Tesco proved my saviour, as they seem to have a lassie-faire attitude to waste disposal. Most supermarkets, and even the larger shops, that I visited around Heaton and Byker, kept their bins guarded under watchful CCTV eyes behind large, wire-topped walls. The Morrisons of Heaton looked particularly imposing, didn’t approach bin area for fear of being shot by guards or treading on a land mine. Many stories about supermarkets pouring bleach over their products or destroying them so that they don’t get stolen. A small branch of Tesco Express, favoured by local students as it is in the heart of Newcastle’s Headingley equivalent, has two large bins (Biffa), only one of which is locked. The bins were in a relatively exposed area, so I had only a brief foray into them. However, success – a colossal bag of day-old bread and pastries. All items were, brilliantly, still inside their plastic containers which assured me that they had not been laced with killjuice. I took a pack of four doughnuts with pink icing (normal price – 98p, one day out of date) and a loaf of bread what I understand to be the ‘bloomer’ style. At this point it suddenly dawned on me that I was rifling through a bin in broad daylight, and I legged it down an alleyway. The bread loaf was fine, although I preferred scooping out the insides of the loaf to eating the outside since the packaging had split. The doughnuts were a revelation, ‘Thank Christ’ thought I, ‘something nice and filling to eat and now I won’t look like a complete tosser when I write this up’. Ate 2 of them, took the other two home to photograph in amusing artistic style but haven’t yet bothered. They are in the fridge along with some of the poisonous berries I took. Big mushroom was eaten as part of a pasta dish the next day.

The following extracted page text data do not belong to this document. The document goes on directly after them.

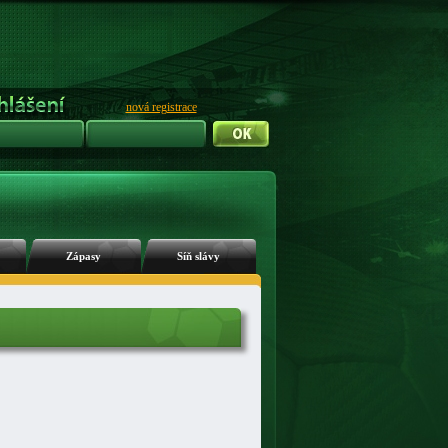
nová registrace
Zápasy
Síň slávy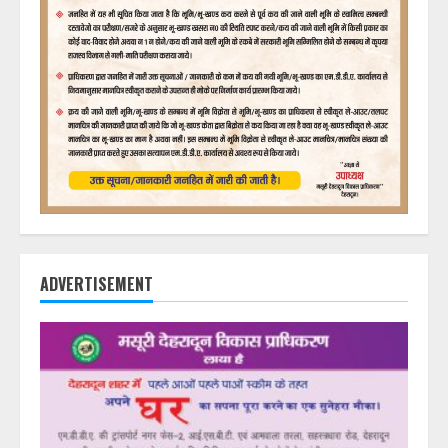
ADVERTISEMENT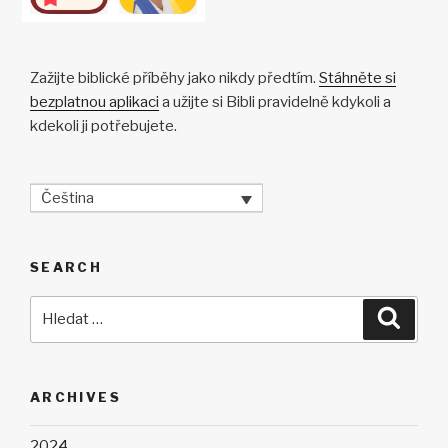
k
Zažijte biblické příběhy jako nikdy předtím.
Stáhněte si
bezplatnou aplikaci
a užijte si Bibli pravidelně kdykoli a
kdekoli ji potřebujete.
Čeština
SEARCH
Hledat:
Hledán
ARCHIVES
2024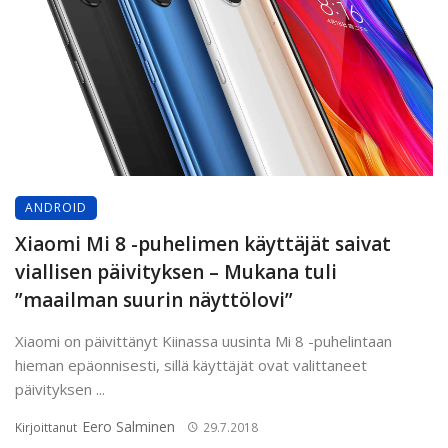
ANDROID
Xiaomi Mi 8 -puhelimen käyttäjät saivat
viallisen päivityksen – Mukana tuli
”maailman suurin näyttölovi”
Xiaomi on päivittänyt Kiinassa uusinta Mi 8 -puhelintaan
hieman epäonnisesti, sillä käyttäjät ovat valittaneet
päivityksen ...
Eero Salminen
Kirjoittanut
29.7.2018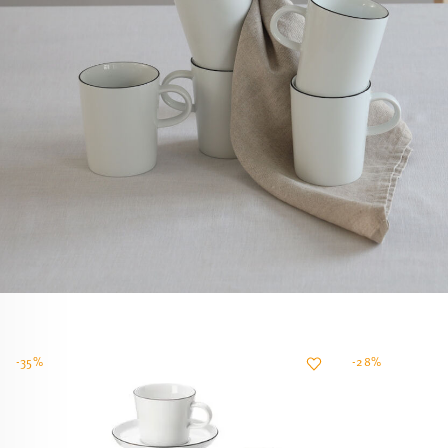
-35%
-28%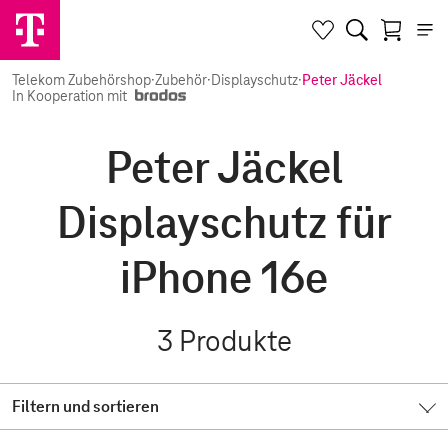
Telekom Zubehörshop
·
Zubehör
·
Displayschutz
·
Peter Jäckel
In Kooperation mit
Peter Jäckel
Displayschutz für
iPhone 16e
3
Produkte
Filtern und sortieren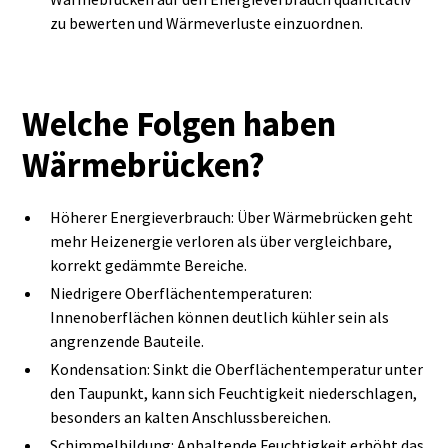
zu bewerten und Wärmeverluste einzuordnen.
Welche Folgen haben
Wärmebrücken?
Höherer Energieverbrauch: Über Wärmebrücken geht
mehr Heizenergie verloren als über vergleichbare,
korrekt gedämmte Bereiche.
Niedrigere Oberflächentemperaturen:
Innenoberflächen können deutlich kühler sein als
angrenzende Bauteile.
Kondensation: Sinkt die Oberflächentemperatur unter
den Taupunkt, kann sich Feuchtigkeit niederschlagen,
besonders an kalten Anschlussbereichen.
Schimmelbildung: Anhaltende Feuchtigkeit erhöht das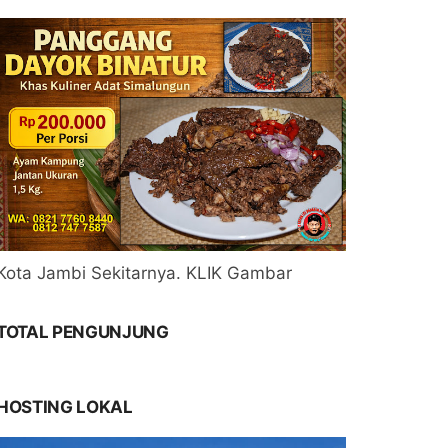
Kota Jambi Sekitarnya. KLIK Gambar
TOTAL PENGUNJUNG
HOSTING LOKAL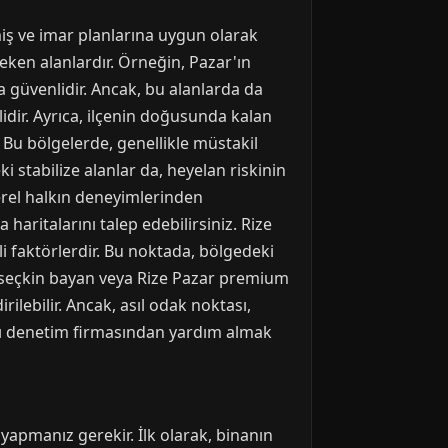
nmiş ve imar planlarına uygun olarak
reken alanlardır. Örneğin, Pazar'ın
a güvenlidir. Ancak, bu alanlarda da
idir. Ayrıca, ilçenin doğusunda kalan
. Bu bölgelerde, genellikle müstakil
i stabilize alanlar da, heyelan riskinin
erel halkın deneyimlerinden
aritalarını talep edebilirsiniz. Rize
i faktörlerdir. Bu noktada, bölgedeki
r seçkin bayan veya Rize Pazar premium
ilebilir. Ancak, asıl odak noktası,
apı denetim firmasından yardım almak
 yapmanız gerekir. İlk olarak, binanın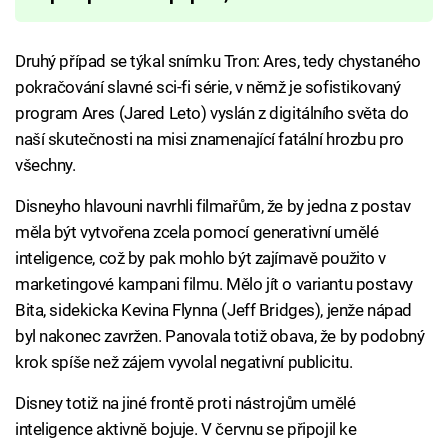
Druhý případ se týkal snímku Tron: Ares, tedy chystaného
pokračování slavné sci-fi série, v němž je sofistikovaný
program Ares (Jared Leto) vyslán z digitálního světa do
naší skutečnosti na misi znamenající fatální hrozbu pro
všechny.
Disneyho hlavouni navrhli filmařům, že by jedna z postav
měla být vytvořena zcela pomocí generativní umělé
inteligence, což by pak mohlo být zajímavě použito v
marketingové kampani filmu. Mělo jít o variantu postavy
Bita, sidekicka Kevina Flynna (Jeff Bridges), jenže nápad
byl nakonec zavržen. Panovala totiž obava, že by podobný
krok spíše než zájem vyvolal negativní publicitu.
Disney totiž na jiné frontě proti nástrojům umělé
inteligence aktivně bojuje. V červnu se připojil ke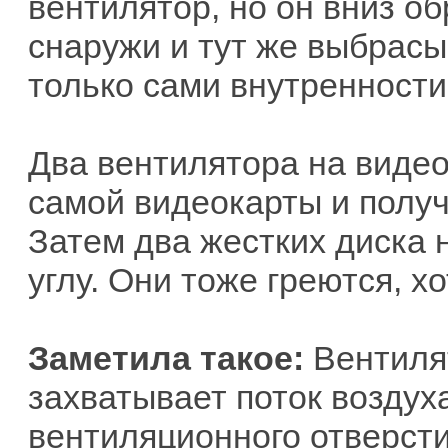
вентилятор, но он вниз об
снаружи и тут же выбрасы
только сами внутренности
Два вентилятора на видео
самой видеокарты и получа
Затем два жестких диска 
углу. Они тоже греются, хо
Заметила такое:
Вентиля
захватывает поток воздух
вентиляционного отверсти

I began to write this with the intention of moralising about the evils of wasting food when so many are hungry, as you can probably gather from the opening sentence of this piece, and I have decided to spare you that, chiefly because it’s all so obvious and it would only serve to wrap this essay up in a neat little package. I feel that I have come out of all this with a greater awareness of the contents of other people’s bins.